THE FRESH FOOD FINANCING INITIATIVE (FFFI), the Pennsylvania program that has sparked development of supermarkets throughout the state, encompasses a cross-section of private and public funding.
It started in 2004 with a grant of $30 million from the state that extended over three years. The Reinvestment Fund, a community investment group based in Philadelphia, “pledged to match the public money 3-to-1 with private resources,” said Patricia Smith, TRF's director of special initiatives. To date, the group has raised more than $117 million in private funds earmarked for supermarket development, she said; so far $72.9 million in loans and $11.3 million in grants have been approved.

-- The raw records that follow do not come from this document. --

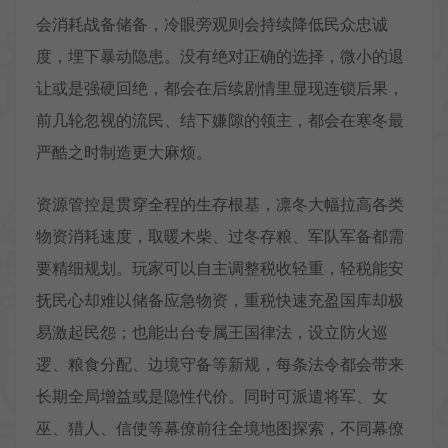
会消耗战备储备，冷眼旁观则会持续降低民众忠诚
度，埋下暴动隐患。没有绝对正确的选择，微小的退
让或是强硬回绝，都会在后续剧情里显现连锁后果，
前几轮忽视的流民、结下嫌隙的领主，都会在寒冬最
严酷之时制造更大麻烦。
资源管控是贯穿全程的生存根基，凛冬大幅拉高各类
物资消耗速度，取暖木柴、过冬存粮、军队军备都需
要精细规划。玩家可以自主调整税收轻重，轻税能安
抚民心却难以储备应急物资，重税快速充盈国库却极
易激起民怨；也能出台专属王国律法，设立防火巡
逻、粮食分配、边境守备等新规，每条法令都会带来
长期全局增益或是隐性代价。同时可派遣将军、女
巫、猎人、信使等幕僚前往全境地图探索，不同幕僚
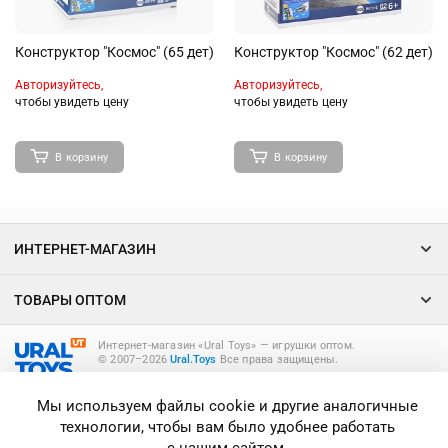
Конструктор "Космос" (65 дет)
Конструктор "Космос" (62 дет)
Авторизуйтесь,
Авторизуйтесь,
чтобы увидеть цену
чтобы увидеть цену
В корзину
В корзину
ИНТЕРНЕТ-МАГАЗИН
ТОВАРЫ ОПТОМ
Интернет-магазин «Ural Toys» ― игрушки оптом.
© 2007–2026
Ural.Toys
Все права защищены.
ИГРУШКИ ОПТОМ
Мы используем файлы cookie и другие аналогичные
технологии, чтобы вам было удобнее работать
с нашим сайтом.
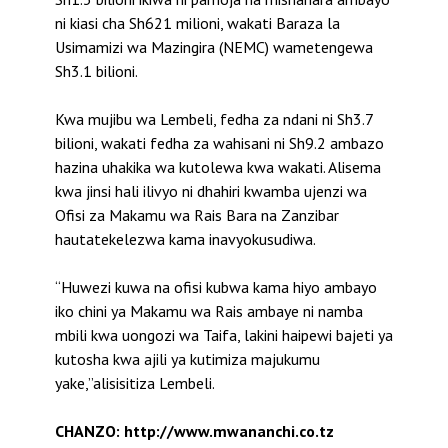
ni kiasi cha Sh621 milioni, wakati Baraza la
Usimamizi wa Mazingira (NEMC) wametengewa
Sh3.1 bilioni.
Kwa mujibu wa Lembeli, fedha za ndani ni Sh3.7
bilioni, wakati fedha za wahisani ni Sh9.2 ambazo
hazina uhakika wa kutolewa kwa wakati. Alisema
kwa jinsi hali ilivyo ni dhahiri kwamba ujenzi wa
Ofisi za Makamu wa Rais Bara na Zanzibar
hautatekelezwa kama inavyokusudiwa.
“Huwezi kuwa na ofisi kubwa kama hiyo ambayo
iko chini ya Makamu wa Rais ambaye ni namba
mbili kwa uongozi wa Taifa, lakini haipewi bajeti ya
kutosha kwa ajili ya kutimiza majukumu
yake,”alisisitiza Lembeli.
CHANZO: http://www.mwananchi.co.tz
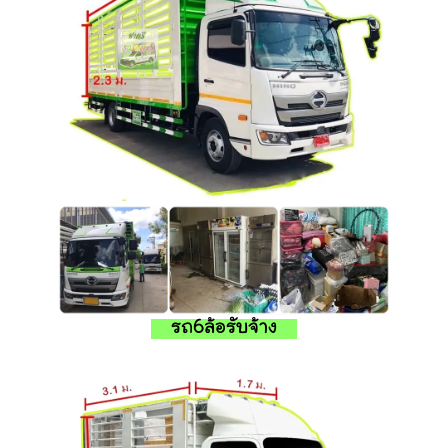
รถ6ล้อรับจ้าง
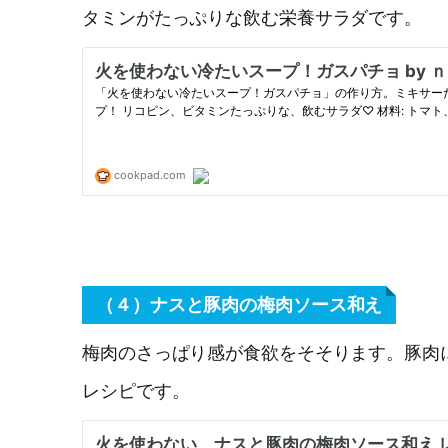
タミンがたっぷりな飲む栄養サラダです。
（４）ナスと豚肉の梅肉ソース和え
梅肉のさっぱり感が食欲をそそります。豚肉
レシピです。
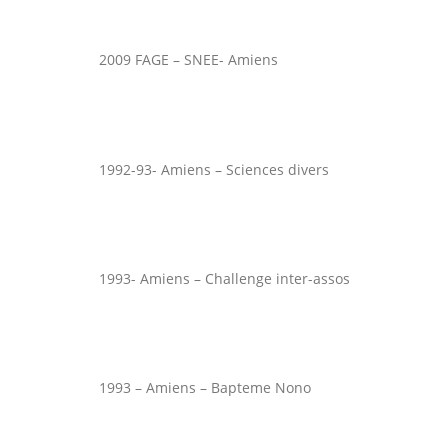
2009 FAGE – SNEE- Amiens
1992-93- Amiens – Sciences divers
1993- Amiens – Challenge inter-assos
1993 – Amiens – Bapteme Nono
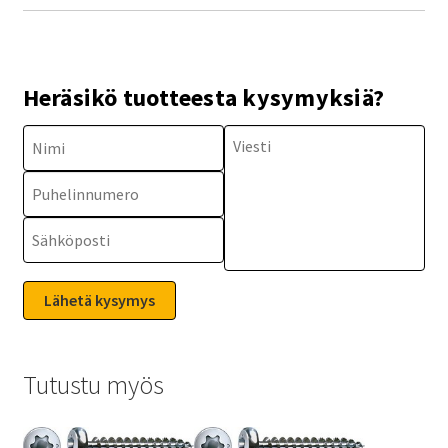
Heräsikö tuotteesta kysymyksiä?
Tutustu myös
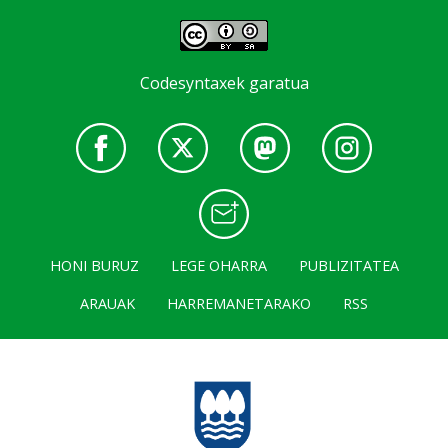
Codesyntaxek garatua
HONI BURUZ
LEGE OHARRA
PUBLIZITATEA
ARAUAK
HARREMANETARAKO
RSS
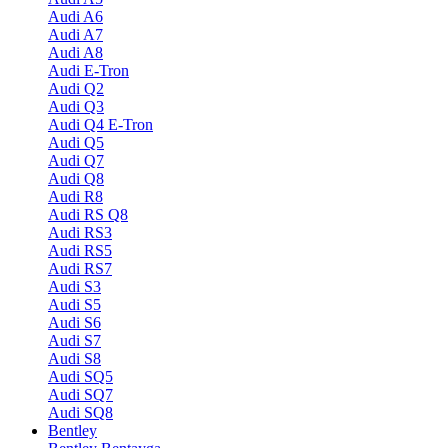
Audi A6
Audi A7
Audi A8
Audi E-Tron
Audi Q2
Audi Q3
Audi Q4 E-Tron
Audi Q5
Audi Q7
Audi Q8
Audi R8
Audi RS Q8
Audi RS3
Audi RS5
Audi RS7
Audi S3
Audi S5
Audi S6
Audi S7
Audi S8
Audi SQ5
Audi SQ7
Audi SQ8
Bentley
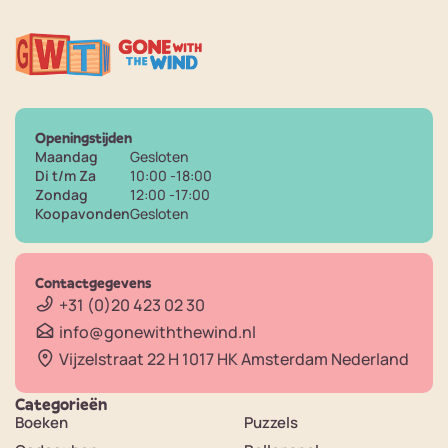
Openingstijden
Maandag
Gesloten
Di t/m Za
10:00 -18:00
Zondag
12:00 -17:00
Koopavonden
Gesloten
Contactgegevens
+31 (0)20 423 02 30
info@gonewiththewind.nl
Vijzelstraat 22 H 1017 HK Amsterdam Nederland
Categorieën
Boeken
Puzzels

The state grant was used in part to create a $40 million pool of loan capital from six financial institutions, managed by JP Morgan Chase bank. TRF has also provided $1.4 million from its own Core Loan Fund. In addition, TRF was also able to attract private investment from food retailers and developers by incorporating the federal New Markets Tax Program, which enables companies to get federal tax credits for investing in projects in economically distressed communities. “We were able to create tax credit pools that spread out the risk among a number of investors,” Smith said.
Retail operators and developers also contributed to the program in return for direct grants. “An applicant has to put some money on the table,” Smith said.
Start-up costs are the chief target of FFFI financing. “If we can help operators and developers overcome that barrier, it levels the playing field,” Smith said.
Smith pointed out that the success of the program stems from its flexibility. “We worked closely with operators and developers to see what their financial needs were and come up with the right mix of financial products to address their needs,” she said.